A new study from researchers at Loma Linda University in California suggests that vegetarians and vegans may outlive their omnivorous friends.
A group of 70,000 people participated in the study, and findings showed that those who passed on meat had a 12% lower risk of death. The study, published in JAMA Internal Medicine, isn’t conclusive, but one only has to look at the countless other studies that show vegans and vegetarians have a lower risk of cardiovascular disease, strokes, type 2 diabetes, hypertension among other health issues, to see the links between living a longer life and choosing plants instead of animals.
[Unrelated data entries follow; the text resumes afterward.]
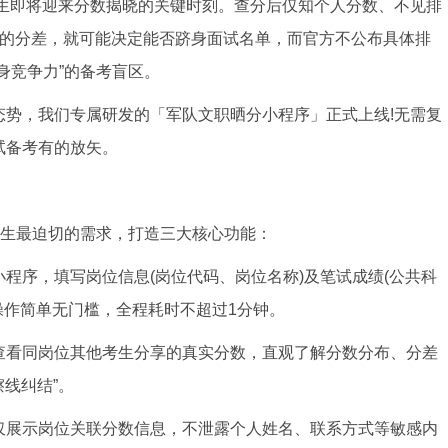
生即将迎来分数揭晓的关键时刻。查分后仅知个人分数、不见排
分的分差，就可能决定能否跻身面试名单，而官方不公布具体排
身竞争力”的备考盲区。
，我们专属研发的「军队文职晒分小程序」正式上线!无需复
试备考有的放矢。
生最迫切的需求，打造三大核心功能：
序，填写岗位信息(岗位代码、岗位名称)及笔试成绩(公共科
操作简单无门槛，全程耗时不超过1分钟。
看同岗位其他考生分享的真实分数，直观了解分数分布、分差
擦线纠结”。
展示岗位关联分数信息，不泄露个人姓名、联系方式等敏感内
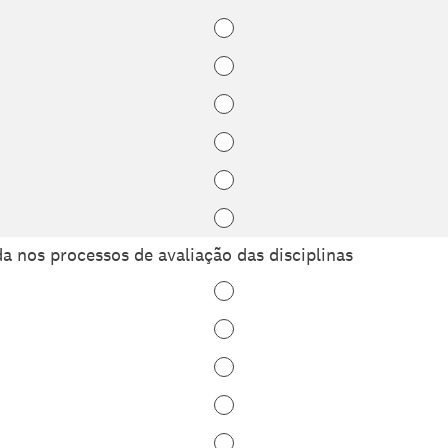
a nos processos de avaliação das disciplinas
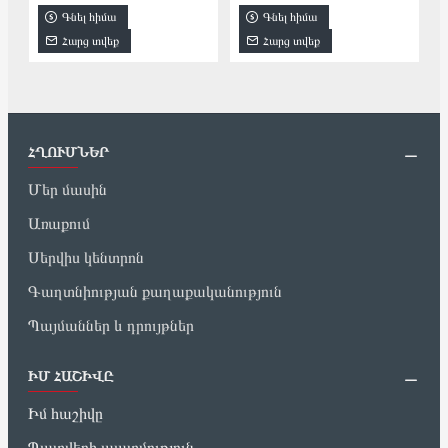
Գնել հիմա
Գնել հիմա
Հարց տվեք
Հարց տվեք
ՀՂՈՒՄՆԵՐ
Մեր մասին
Առաքում
Սերվիս կենտրոն
Գաղտնիության քաղաքականություն
Պայմաններ և դրույթներ
ԻՄ ՀԱՇԻՎԸ
Իմ հաշիվը
Պատվերի պատմություն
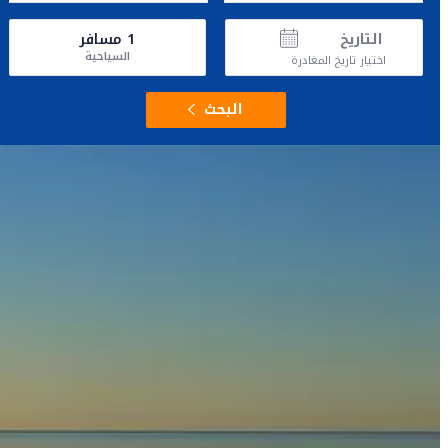
التاريخ
1
مسافر
السياحية
اختيار تاريخ المغادرة
البحث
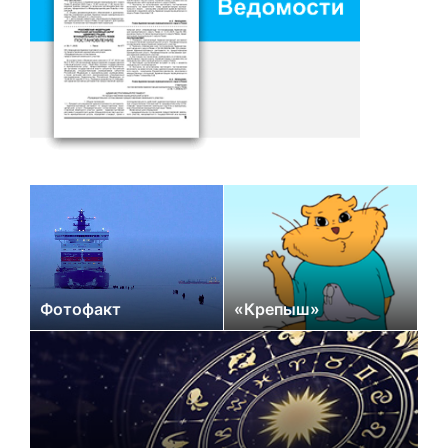
Фотофакт
«Крепыш»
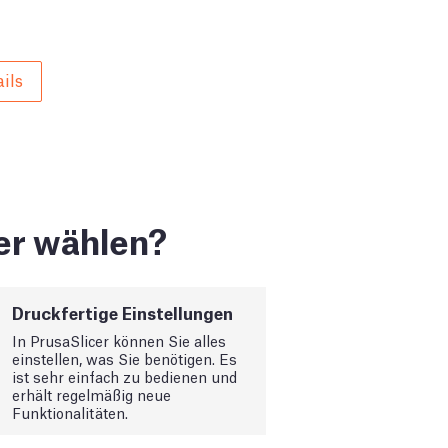
ils
er wählen?
Druckfertige Einstellungen
In PrusaSlicer können Sie alles
einstellen, was Sie benötigen. Es
ist sehr einfach zu bedienen und
erhält regelmäßig neue
Funktionalitäten.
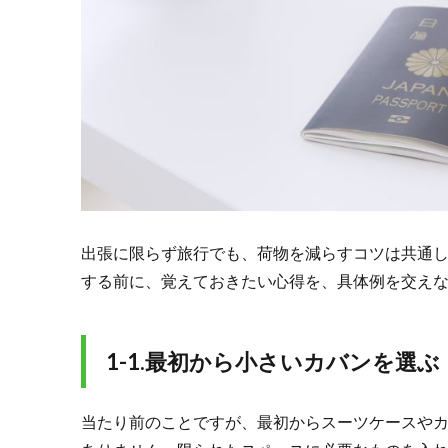
を選
ぶ
1.2.
1-2.
パッ
キン
グツ
ール
はシ
ンプ
ルに
出張に限らず旅行でも、荷物を減らすコツは共通
1.3.
する前に、覚えておきたい心得を、具体例を交え
1-3.
もし
も…
に備
1-1.最初から小さいカバンを選ぶ
えた
荷物
は極
当たり前のことですが、最初からスーツケースや
力な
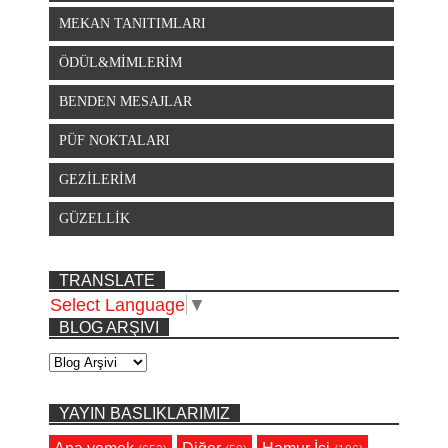
MEKAN TANITIMLARI
ÖDÜL&MİMLERİM
BENDEN MESAJLAR
PÜF NOKTALARI
GEZİLERİM
GÜZELLİK
TRANSLATE
Select Language
▼
BLOG ARŞIVI
YAYIN BASLIKLARIMIZ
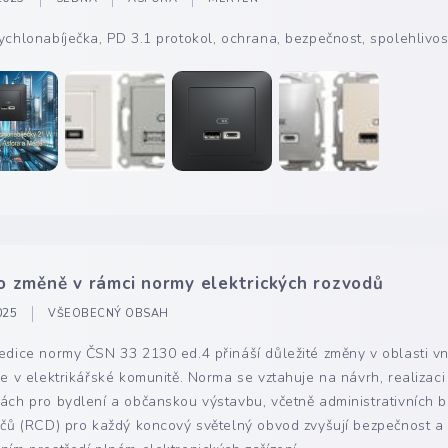
chlonabíječka, PD 3.1 protokol, ochrana, bezpečnost, spolehlivos
o změně v rámci normy elektrických rozvodů
025
VŠEOBECNÝ OBSAH
dice normy ČSN 33 2130 ed.4 přináší důležité změny v oblasti vni
e v elektrikářské komunitě. Norma se vztahuje na návrh, realizaci
ách pro bydlení a občanskou výstavbu, včetně administrativních 
čů (RCD) pro každý koncový světelný obvod zvyšují bezpečnost a sp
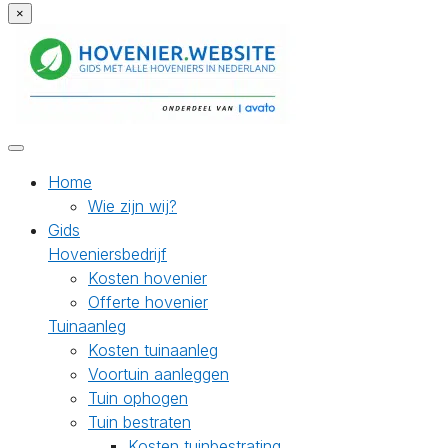
×
Home
Wie zijn wij?
Gids
Hoveniersbedrijf
Kosten hovenier
Offerte hovenier
Tuinaanleg
Kosten tuinaanleg
Voortuin aanleggen
Tuin ophogen
Tuin bestraten
Kosten tuinbestrating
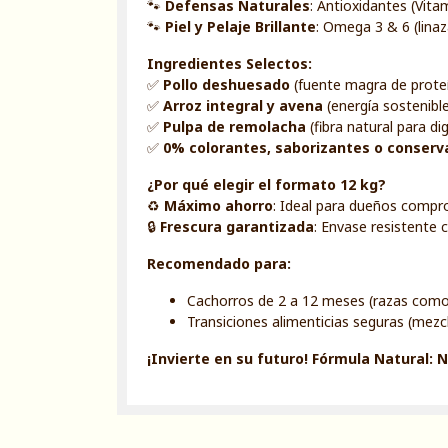
🐾
Defensas Naturales
: Antioxidantes (Vit
🐾
Piel y Pelaje Brillante
: Omega 3 & 6 (linaz
Ingredientes Selectos:
✅
Pollo deshuesado
(fuente magra de proteí
✅
Arroz integral y avena
(energía sostenible
✅
Pulpa de remolacha
(fibra natural para di
✅
0% colorantes, saborizantes o conserva
¿Por qué elegir el formato 12 kg?
♻️
Máximo ahorro
: Ideal para dueños compr
🔒
Frescura garantizada
: Envase resistente 
Recomendado para:
Cachorros de 2 a 12 meses (razas como B
Transiciones alimenticias seguras (mezc
¡Invierte en su futuro! Fórmula Natural: N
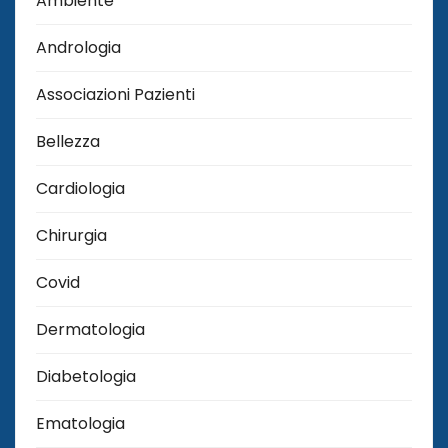
Ambiente
Andrologia
Associazioni Pazienti
Bellezza
Cardiologia
Chirurgia
Covid
Dermatologia
Diabetologia
Ematologia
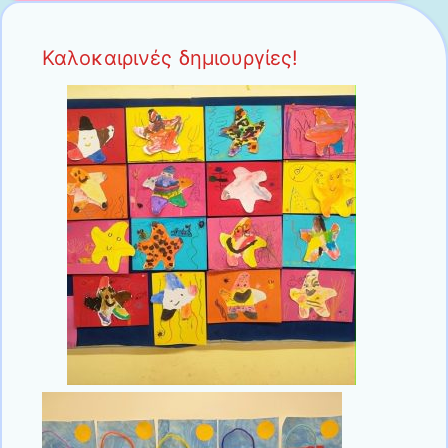
Καλοκαιρινές δημιουργίες!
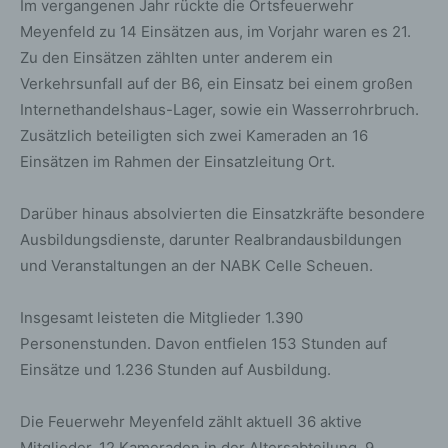
Im vergangenen Jahr rückte die Ortsfeuerwehr
Meyenfeld zu 14 Einsätzen aus, im Vorjahr waren es 21.
Zu den Einsätzen zählten unter anderem ein
Verkehrsunfall auf der B6, ein Einsatz bei einem großen
Internethandelshaus-Lager, sowie ein Wasserrohrbruch.
Zusätzlich beteiligten sich zwei Kameraden an 16
Einsätzen im Rahmen der Einsatzleitung Ort.
Darüber hinaus absolvierten die Einsatzkräfte besondere
Ausbildungsdienste, darunter Realbrandausbildungen
und Veranstaltungen an der NABK Celle Scheuen.
Insgesamt leisteten die Mitglieder 1.390
Personenstunden. Davon entfielen 153 Stunden auf
Einsätze und 1.236 Stunden auf Ausbildung.
Die Feuerwehr Meyenfeld zählt aktuell 36 aktive
Mitglieder, 12 Kameraden in der Altersabteilung, 9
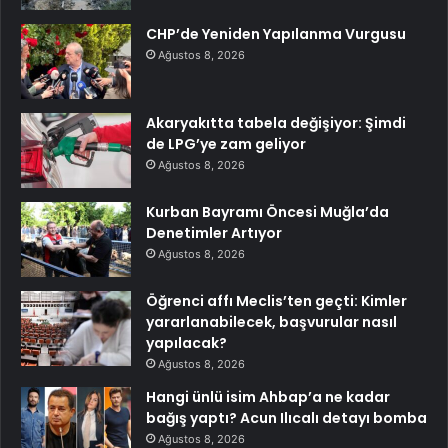
CHP’de Yeniden Yapılanma Vurgusu
Ağustos 8, 2026
Akaryakıtta tabela değişiyor: Şimdi
de LPG’ye zam geliyor
Ağustos 8, 2026
Kurban Bayramı Öncesi Muğla’da
Denetimler Artıyor
Ağustos 8, 2026
Öğrenci affı Meclis’ten geçti: Kimler
yararlanabilecek, başvurular nasıl
yapılacak?
Ağustos 8, 2026
Hangi ünlü isim Ahbap’a ne kadar
bağış yaptı? Acun Ilıcalı detayı bomba
Ağustos 8, 2026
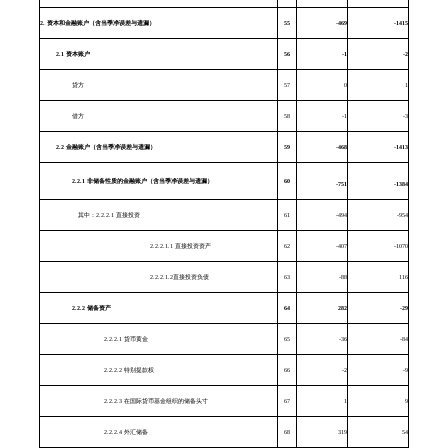
2.
资本和金融账户（含当季净误差与遗漏）
55
-469
-1415
2.1
资本账户
56
-1
-2
贷方
57
0
1
借方
58
-1
-3
2.2
金融账户（含当季净误差与遗漏）
59
-468
-1413
2.2.1
非储备性质的金融账户（含当季净误差与遗漏）
60
-751
-1384
其中：
2.2.2.1
直接投资
61
-494
-954
2.2.2.1.1 直接投资资产
62
-407
-1070
2.2.2.1.2直接投资负债
63
-88
116
2.2.2
储备资产
64
282
-29
2.2.2.1 货币黄金
65
-36
-84
2.2.2.2 特别提款权
66
-2
-9
2.2.2.3 在国际货币基金组织的储备头寸
67
1
9
2.2.2.4 外汇储备
68
319
54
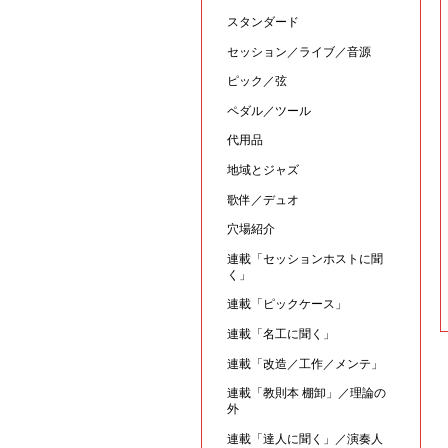
スタンダード
セッション／ライブ／音源
ピック／弦
ペダル／ツール
代用品
地域とジャズ
歌伴／デュオ
穴場紹介
連載「セッションホストに聞
く」
連載「ピックケース」
連載「名工に聞く」
連載「改造／工作／メンテ」
連載「教則本 棚卸」／理論の
外
連載「達人に聞く」／演奏人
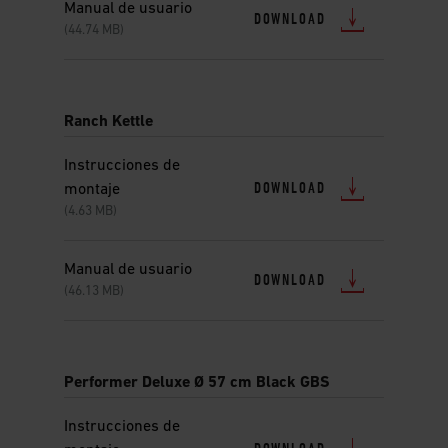
Manual de usuario
DOWNLOAD
(44.74 MB)
Ranch Kettle
Instrucciones de
DOWNLOAD
montaje
(4.63 MB)
Manual de usuario
DOWNLOAD
(46.13 MB)
Performer Deluxe Ø 57 cm Black GBS
Instrucciones de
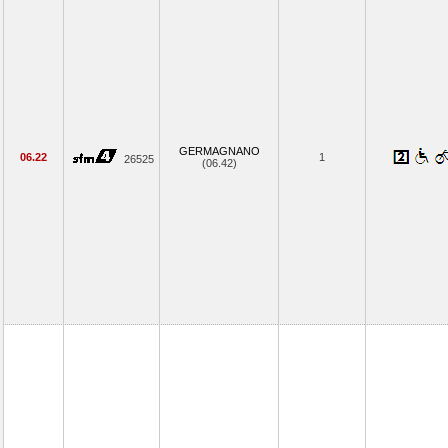
GERMAGNANO
06.22
1
26525
(06.42)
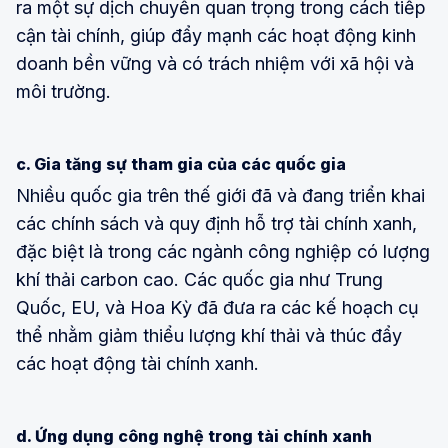
ra một sự dịch chuyển quan trọng trong cách tiếp
cận tài chính, giúp đẩy mạnh các hoạt động kinh
doanh bền vững và có trách nhiệm với xã hội và
môi trường.
c. Gia tăng sự tham gia của các quốc gia
Nhiều quốc gia trên thế giới đã và đang triển khai
các chính sách và quy định hỗ trợ tài chính xanh,
đặc biệt là trong các ngành công nghiệp có lượng
khí thải carbon cao. Các quốc gia như Trung
Quốc, EU, và Hoa Kỳ đã đưa ra các kế hoạch cụ
thể nhằm giảm thiểu lượng khí thải và thúc đẩy
các hoạt động tài chính xanh.
d. Ứng dụng công nghệ trong tài chính xanh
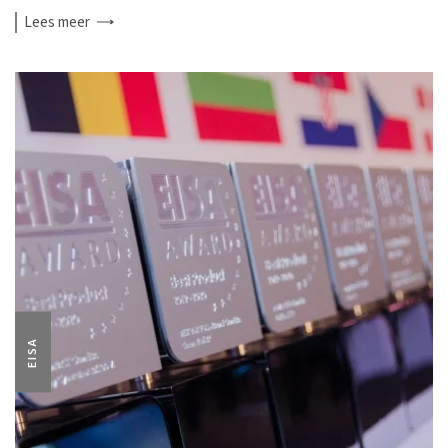
Lees
meer
EISA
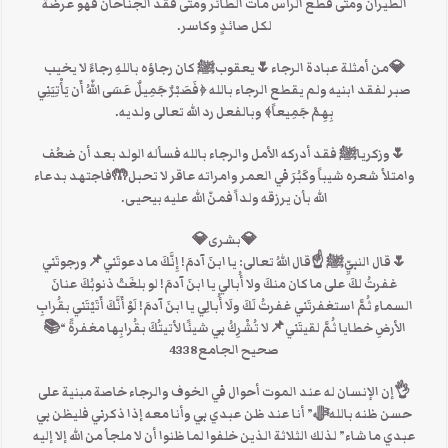
الطيران ومتى قطع الرأس مات الطائر ومتى فقد الجناحان فهو عرضة
لكل صائدٍ وكاسر.
💎من أمثلة عبادة الرجاء🌷يعقوبﷺ كان رجاؤه باللهِ رجاءً لا يخيب
صبر لفقد ابنيه ولم يقطع الرجاء بالله ﴿فَصَبْرٌ جَمِيلٌ عَسَى اللّهُ أَن يَأْتِيَنِي
بِهِمْ جَمِيعاً﴾ وبالفعل رد الله تعالى ولديه.
🌷وزكرياﷺ فقد أدركه الأمل والرجاء بالله فسأله الولد بعد أن ضعُف
وامتلأ شعره شيباً وكَبُرَ في العمر وامراته عاقر لا تحبل🤲فاجتهد بدعاء
الله بأن يرزقه ولداً فمنّ الله عليه بيحيى.
💎بشرى💎
🌷قال النبيِّﷺ ☝قال اللهُ تعالى: يا ابنَ آدمَ! إِنَّكَ ما دعوتَني📌ورجوتَني
غفرتُ لكَ على ما كان منكَ ولا أُبالي يا ابنَ آدمَ! لو بلغَتْ ذنوبُكَ عنانَ
السماءِ ثُمَّ استغفرتَني غفرتُ لَكَ ولَا أُبالِي يا ابنَ آدمَ! لَوْ أَنَّكَ أَتَيْتَني بقُرابِ
الأرضِ خطايا ثُمَّ لقيتَني📌لا تُشْرِكُ بي شيئًا لأتيتُكَ بقُرابِها مغفرةً “📚
صحيح الجامع4338
👌إن الإنسان له عند الموت أحوال في الخوف والرجاء خاصة مبنية على
حسن ظنه باللهﷻ” أنا عند ظن عبدي بي وأنا معه إذا ذكرني فليظن بي
عبدي ما شاء” لذلك الثلاثة الذين خلفوا لما ظنوا أن لا ملجأ من الله إلا إليه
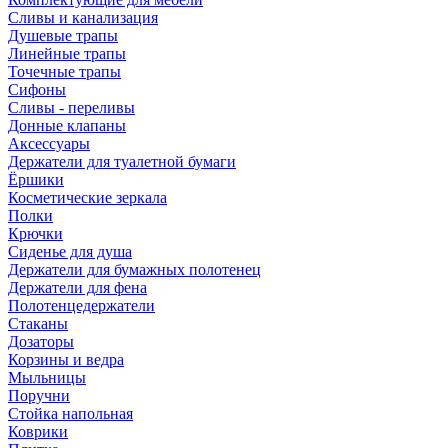
Сливы и канализация
Душевые трапы
Линейные трапы
Точечные трапы
Сифоны
Сливы - переливы
Донные клапаны
Аксессуары
Держатели для туалетной бумаги
Ёршики
Косметические зеркала
Полки
Крючки
Сиденье для душа
Держатели для бумажных полотенец
Держатели для фена
Полотенцедержатели
Стаканы
Дозаторы
Корзины и ведра
Мыльницы
Поручни
Стойка напольная
Коврики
Michael J. Orlich, program director of the preventive medicine residency at Loma Linda University, said, “We can’t tell from this current paper with certainty, but one of the most plausible potential reasons contributing to this beneficial association is perhaps the absence or reduction of meat intake.” According to Time Health and Family, Orlich also said, “It could also be that consumption of various plant foods may be beneficially associated with reduced mortality, so we definitely want to look at those things on the food level in the future.”
Plant based foods like blueberries, broccoli, garlic (and pretty much any vegetable we can think of) have incredible benefits. From helping with blood pressure to reducing one’s chance of cancer, plant based foods are loaded with vitamins and antioxidants making them perfect to help prevent disease.
One interesting piece of the study suggested that men had more to gain than women by going vegetarian or vegan. Orlich wasn’t sure why men had a lower risk of heart disease and death than women, but said, “I don’t have any strong speculations, but it could be that the diet is playing out differently due to biological factors in men and women.”
Either way, this study reinforces the many that have come before. There are many health benefits to giving up animal products. The promise of lower risk of disease and therefore enjoying a longer life might just convince some omnivores to give up the steak and embrace a plant based diet.